There are Sweat Lodges all over the Reserve.








This is the Turtle Lodge. It was a Vision of one of the local Traditional Teachers Mr. Dave Courchene Jr. His dad was a very powerful Leader in the Native community He had a strong vision for the People. Mr Courchene, he is very busy doing Teachings all over the place.














This is the Ceremony grounds. Ceremonies are done here. The old lodges are left to decay on their own. People build new one every year. People also do Ceremonies at their own homes.






Poncho, my brother, he was supposed to be dead long time ago, but he keeps on going. He was in a very bad car accident years ago. He had to get a blood transfusion. He was given Hepatitis C from that blood. There was a big scandal in Canada, where many people received tainted blood.













This is the entrance to the Reserve.Sagkeeng is also part of Treaty 3 territory.















My sister Jean's house.
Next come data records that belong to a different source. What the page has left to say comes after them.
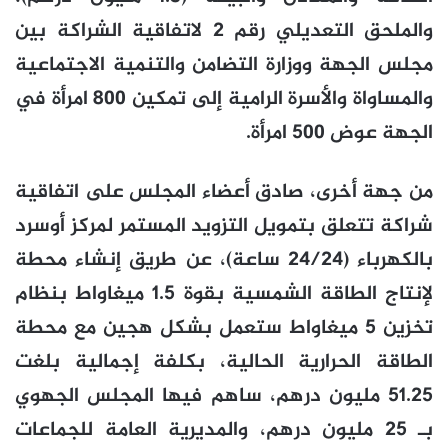
والملحق التعديلي رقم 2 لاتفاقية الشراكة بين
مجلس الجهة ووزارة التضامن والتنمية الاجتماعية
والمساواة والأسرة الرامية إلى تمكين 800 امرأة في
الجهة عوض 500 امرأة.
من جهة أخرى، صادق أعضاء المجلس على اتفاقية
شراكة تتعلق بتمويل التزويد المستمر لمركز أوسرد
بالكهرباء (24/24 ساعة)، عن طريق إنشاء محطة
لإنتاج الطاقة الشمسية بقوة 1.5 ميغاواط بنظام
تخزين 5 ميغاواط ستعمل بشكل هجين مع محطة
الطاقة الحرارية الحالية، بكلفة إجمالية بلغت
51.25 مليون درهم، ساهم فيها المجلس الجهوي
بـ 25 مليون درهم، والمديرية العامة للجماعات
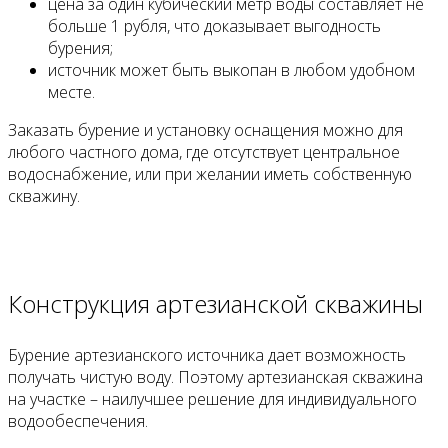
цена за один кубический метр воды составляет не
больше 1 рубля, что доказывает выгодность
бурения;
источник может быть выкопан в любом удобном
месте.
Заказать бурение и установку оснащения можно для
любого частного дома, где отсутствует центральное
водоснабжение, или при желании иметь собственную
скважину.
Конструкция артезианской скважины
Бурение артезианского источника дает возможность
получать чистую воду. Поэтому артезианская скважина
на участке – наилучшее решение для индивидуального
водообеспечения.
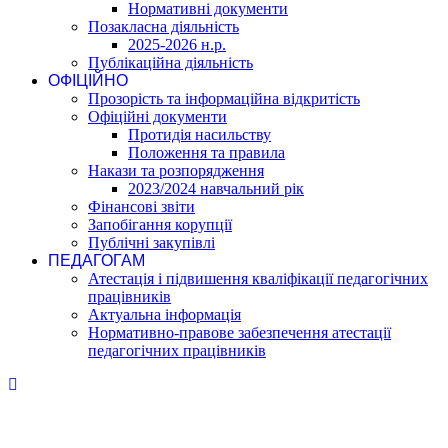
Нормативні документи
Позакласна діяльність
2025-2026 н.р.
Публікаційна діяльність
ОФІЦІЙНО
Прозорість та інформаційна відкритість
Офіційні документи
Протидія насильству
Положення та правила
Накази та розпорядження
2023/2024 навчальний рік
Фінансові звіти
Запобігання корупції
Публічні закупівлі
ПЕДАГОГАМ
Атестація і підвишення кваліфікації педагогічних
працівників
Актуальна інформація
Нормативно-правове забезпечення атестації
педагогічних працівників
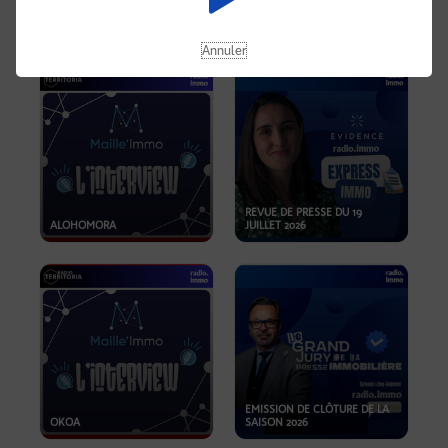
OPPORTUNITÉS… ET SI LE BON
PLAN SE TROUVAIT LÀ OÙ ON
EMISSION SPÉCIALE SIBCA
NE REGARDE PAS ASSEZ ?
2026
Annuler
REVUE DE PRESSE DU 19
ALOHOMORA
JUILLET 2026
EMISSION DE CLÔTURE DE LA
OKOA
SAISON 2026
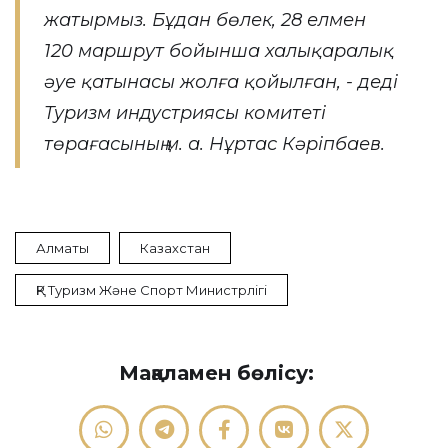
жатырмыз. Бұдан бөлек, 28 елмен
120 маршрут бойынша халықаралық
әуе қатынасы жолға қойылған, - деді
Туризм индустриясы комитеті
төрағасының м. а. Нұртас Кәріпбаев.
Алматы
Казахстан
ҚР Туризм Және Спорт Министрлігі
Мақаламен бөлісу:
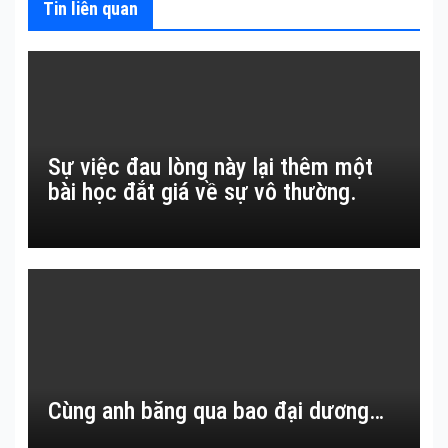
viết
Tin liên quan
Sự việc đau lòng này lại thêm một
bài học đắt giá về sự vô thường.
Cùng anh băng qua bao đại dương…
It was purchased by her & Chris. Chris is gone now,cancer.














Oops this is not the Reserve, it's the farm and my brother-in-laws house out in the interlake of Manitoba.











Yes, I do love my Community. There are a lot of good people there.


The Reserve has a few small businesses that individuals try make a go. Some are successful, while many fail. But people keep going, keep trying to do new things there. The neighbour town benefits from the population of the Reserve and our numbers. Numbers create buying power. That power equates into thriving business in the town. You know Indians, they have a buck and they will spend a buck. Very good at driving the economy. Stimulus spending that's what Indians are. Actually it is a phenomenon of the poor. Poor people spend what they have. That's what drives an economy in some sense.

Sadly for the Town their paper mill closed down.They lost a lot of jobs. No real other industry in the area. The Reserve is an artificial economy, driven by social programs, education dollars and governance money. The jobs are all in the 'civil' area. No production dollars to be made. If it were not for the transfer payments from the Federal government to the Reserve, it would be a dead community. Sad, because the community is on the mouth of the Lake and has the river running through the Reserve. It's beautiful. Rich in that sense. We have to start appreciating the river and the land more. We have it nice there. Except for the social and economic ills its actually a very nice place to live. :)

This is now Poncho's house it was the house I grew up in. Nine of us kids. He put an addition to it on the east side of the house. We live on the south shore of the Reserve. You go east and drive through the town and cross over the river at the hydro dam, to get onto the north shore side of the Reserve.



Across the way is my cousin PutPut's store. She has a good little business going. A hardware/convrnience store.

The Personal Care Home, George M. Guimond. He and a number of the old people got the Care home going. He was my Uncle. Married to my Auntie Waabas. They are both gone now.

2 comments:

  1. You have an awesome blog. Keep it up. I keep visiting and thinking I should try one out soon. Meegwetch!

    Wenonah Ferland (nee Fontaine)

    ReplyDelete
  2. Yes, you should blog. It is easy as google has a template that you can just log on to. Thank you.